Hace algunas semanas gozaba
de un lujo que pocos pueden permitirse en el diario vivir de la capital; me
permitía ir SENTADO en el alimentador rumbo al portal tunal. Escuchaba música
mientras contemplaba la ordinaria batalla de los colados que se bajan y los
usuarios que luchan por abrirse paso en medio de empujones y apretones.
Trabajosamente un diligente
joven subió por la puerta de en medio y, con guitarra en mano, superó el
atoramiento humano para ubicarse en la mitad alta del alimentador. Alzó la voz,
reclamando atención, y se presentó: su nombre era José Ignacio, oriundo de
Táchira, Venezuela, había abandonado su país huyendo del hambre y la miseria.
En su país había cursado tres semestres de música, para luego huir de ese
inmaduro que se autoproclama presidente. Desesperado por su contexto y sin
muchas posibilidades, se aventuró a venir a Colombia sin un rumbo fijo, con la
única esperanza de una mejor calidad de vida. Ahora sí tenía mi atención, cómo
no prestársela a ese verraco. Interpretó una canción cuyo nombre no recuerdo,
solo logro recordar las ganas con las que la cantaba, una pasión que se imponía
a la adversidad y que se aferraba a la vida con resiliencia.
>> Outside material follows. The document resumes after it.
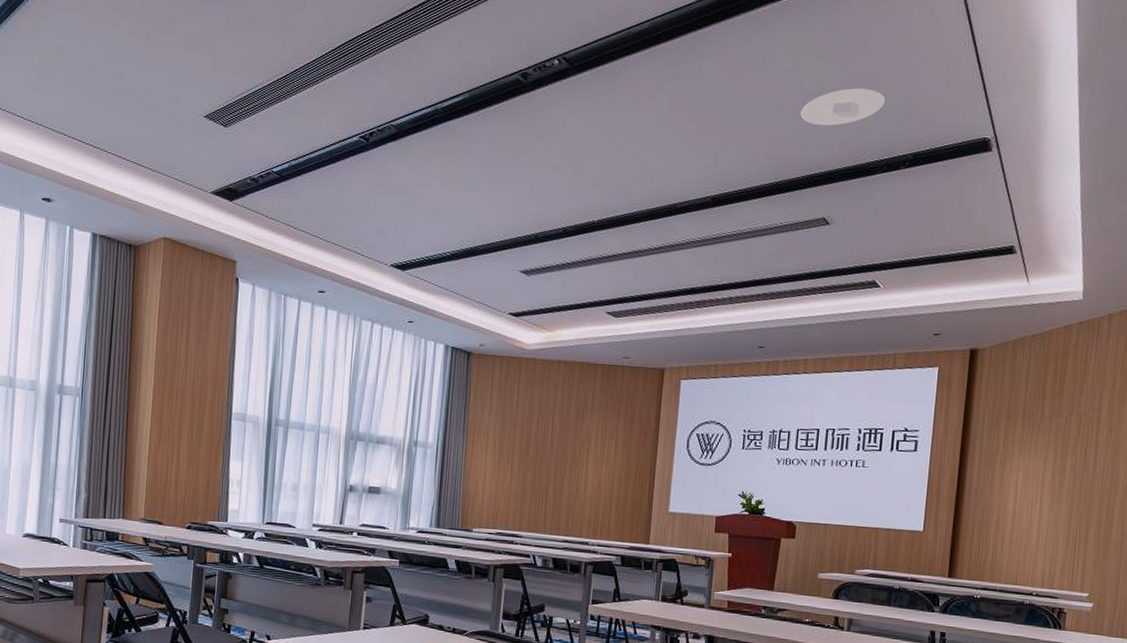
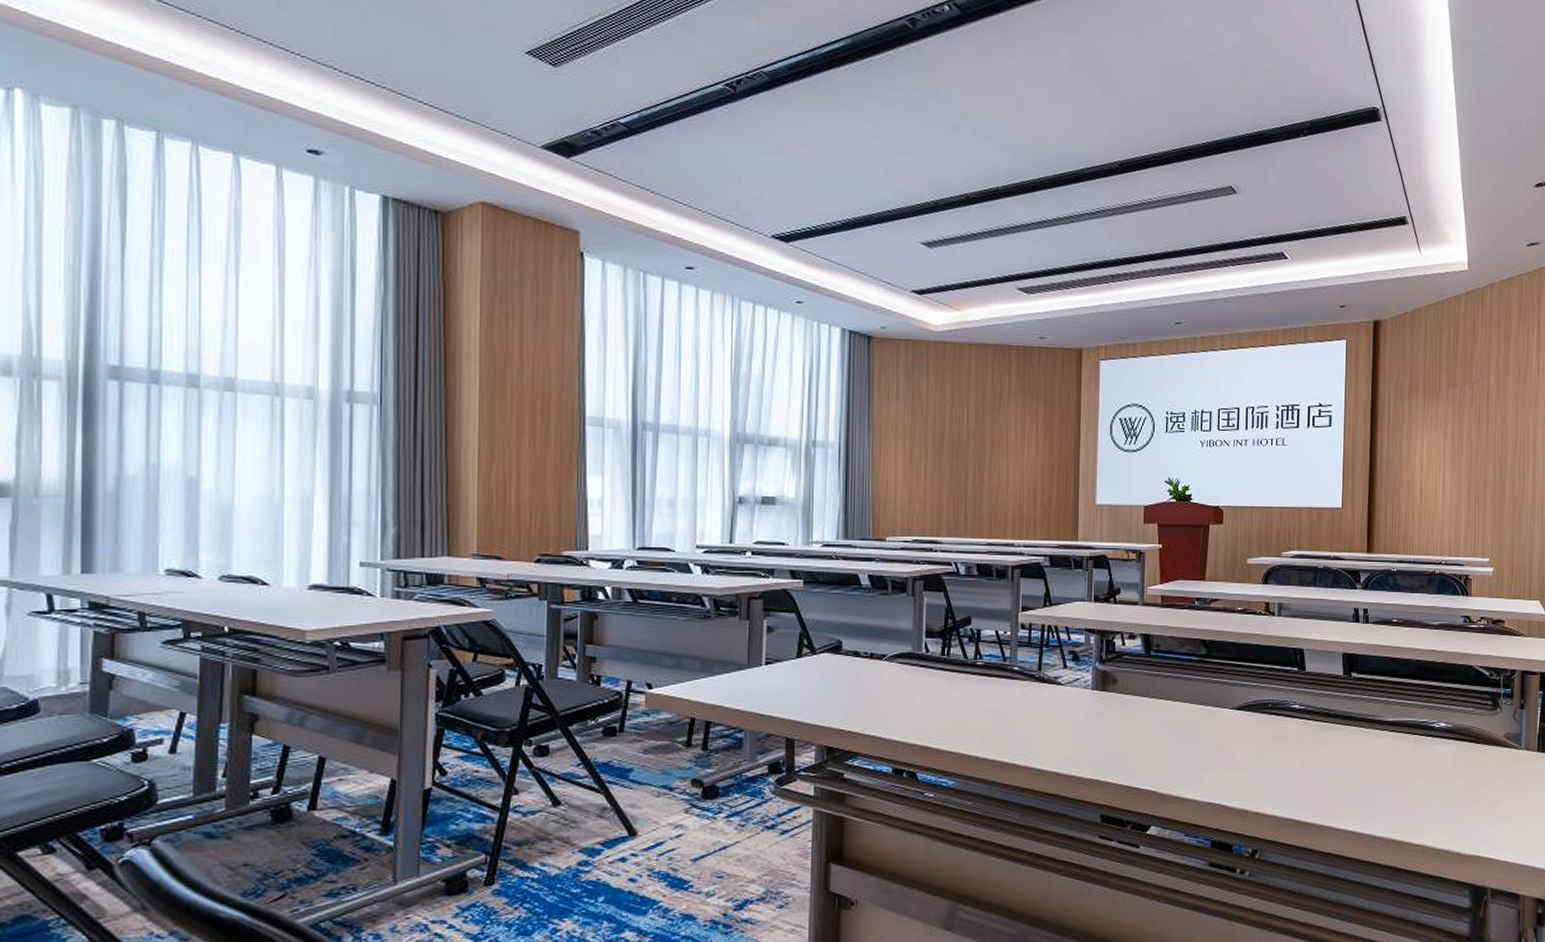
recessed light: present [800,88,886,126] -> none [1202,51,1282,90]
Pensé en los miles de venezolanos
que habían migrado –por necesidad y no por gusto- a Colombia en busca de
bienestar y estabilidad. En silencio me lamenté por los llamados caminantes que
durante siete días atraviesan –arriesgándose a morir de
hipotermia- el páramo de Berlín para llegar a Bucaramanga y preguntarse para
dónde carajos coger. Pensé también en todas esas criaturas
inocentes que vienen con sus familias y qué muchas veces no entienden qué
sucede. Cómo no sentir impotencia por su situación, cómo no conmoverse con
todos aquellos venezolanos que, como José Ignacio, día a día se rebuscan para
llevar pan a su casa.
Ensimismado, me percaté de una señora que
estaba sentada al lado mío y que lo miraba con curiosidad, como muchos de los
presentes. Luego me miró y juzgó la escena: -estos venezolanos si son la cagada, nos tienen jodidos. Por mi
cabeza pasó de todo, desde madrearla hasta empezar una infructuosa discusión.
En su sentencia se palpaba un prejuicio generalizado que implícitamente los
culpaba de todos nuestros males. Ella no había sentido nada de empatía por
ellos, solo se precipitaba a tacharlos.
La abominable señora estaba sentada en la
silla que da a la ventana y, mientras ella esperaba una réplica afirmativa a su
argucia, busqué en mi bolsillo algunas monedas que me habían sobrado para
dárselas a José Ignacio, que ahora pasaba por los puestos para ver quién le
ayudaba. El alimentador casi llegaba a su destino, miré a la señora y, –por
absurdo que parezca- riéndome, di por terminada una discusión no empezada contestándole:
-cagada su ignorancia y su indiferencia. Me bajé, no tuvo derecho a réplica, no
lo merecía.
Y es que sí, no vale la pena discutir
con alguien que se ufane a generalizar ese prejuicio tan pendejo de que por
ellos estamos como estamos. Soy consciente de que muchos de ellos por necesidad
han caído en la trampa del dinero fácil, y no por su condición de venezolanos,
sino por su falta de escrúpulos. Como sociedad no podemos ser hipócritas, todos
sabemos que sus acciones no las determina su nacionalidad, porque en su mayoría
los maleantes de nuestro país son colombianos. Ahora más que nunca debemos
solidarizarnos con ellos, porque no hay nada peor que empezar de cero cuando
uno es privado de su hogar. Se avecinan tiempos difíciles y de cambio en
Venezuela, nuestra tolerancia hará la diferencia.